Biotech investors already work on decade-long return timelines. MFN introduces a ceiling on peak revenue that investors must now discount when evaluating whether to fund a program. When that ceiling drops substantially, valuations fall, available capital shrinks, and investment concentrates in later-stage, lower-risk programs where the return horizon is shorter.
“Investors are not looking at today’s price. They’re asking what the profitability of that drug will be when it reaches its full market potential. When MFN introduces a ceiling that investors now have to discount into their models, it drives down valuations and shrinks the capital available for early-stage and mid-sized companies.”
There is also a global market access dimension. If US prices are capped at international reference levels, some companies may respond by withdrawing from the lower-margin international markets whose pricing is being used as the benchmark — prioritizing the US revenue they can still capture over markets that are now directly constraining their upside. The unintended consequence could be reduced drug access in the markets whose pricing MFN is using as its reference point. PharmaSource interviewed EU Correspondent, Christoffer Frendesen, about how MFN pricing will affect EU markets in a recent podcast episode.
The Problem MFN Is Trying to Solve
Stella is not dismissive of the problem the policy is trying to address. American patients do pay more for many drugs than patients in comparable countries. She has personal experience of that — she describes calling drug companies to ask about rebate programs and working with nonprofit organizations to help cover the cost of her mother’s cancer treatment.
“I have to acknowledge that patients are paying a lot. I don’t believe anyone creates a drug that people can’t afford on purpose. The whole purpose is to create medications that people can take in order to feel better.”
Her argument is not that the current pricing system is working well for patients. It is that MFN targets the wrong part of the chain. The manufacturer — the entity that spends approximately $1 billion over 15 years creating the drug — bears the full cost of the policy.
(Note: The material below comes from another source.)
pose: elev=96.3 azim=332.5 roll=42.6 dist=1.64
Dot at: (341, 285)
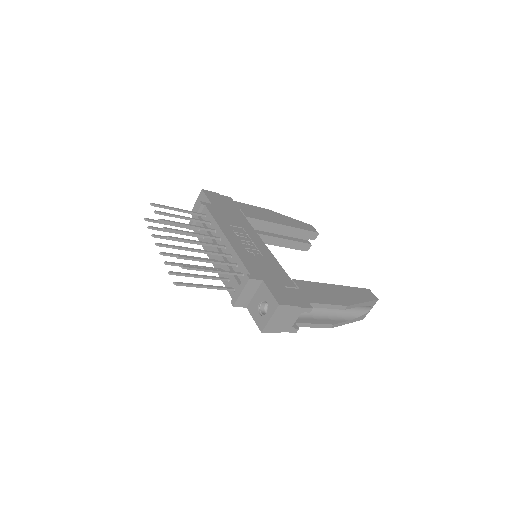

The intermediary layer that determines how much of that price patients actually see at the pharmacy is untouched.
“MFN targets the manufacturer — the one entity in this whole chain that actually spends about a billion dollars over 15 years creating the drug. It doesn’t touch the pharmacy benefit managers that pocket $7.3 billion just from the spread. So maybe there’s just a better way.”
What Stella Would Support Instead
When asked what drug pricing reform she could back, Stella outlines a set of alternatives she believes could reduce patient costs without dismantling the innovation funding model.
Direct-to-patient pricing transparency — so patients can see actual out-of-pocket costs before they reach the pharmacy — is one she supports as an immediate practical step. Serious reform of pharmacy benefit managers, which she views as the primary structural driver of the gap between list price and what patients pay, is the change she considers most necessary. Value-based contracts, where pricing is tied to clinical outcomes, offer a mechanism for aligning pricing with demonstrated patient benefit. And a more deliberate approach to product mix — ensuring that not every indication defaults to the most expensive modality when a less costly option would serve the patient equally well — could reduce systemic cost without penalizing innovation.
“There are a lot of things we can do. I’d support serious PBM reform. I’d support value-based contracts where pricing is tied to outcomes. I just think the most evident and easiest solution on the surface isn’t going to fix a complicated systemic issue. How did we get here? That’s what we need to answer first.”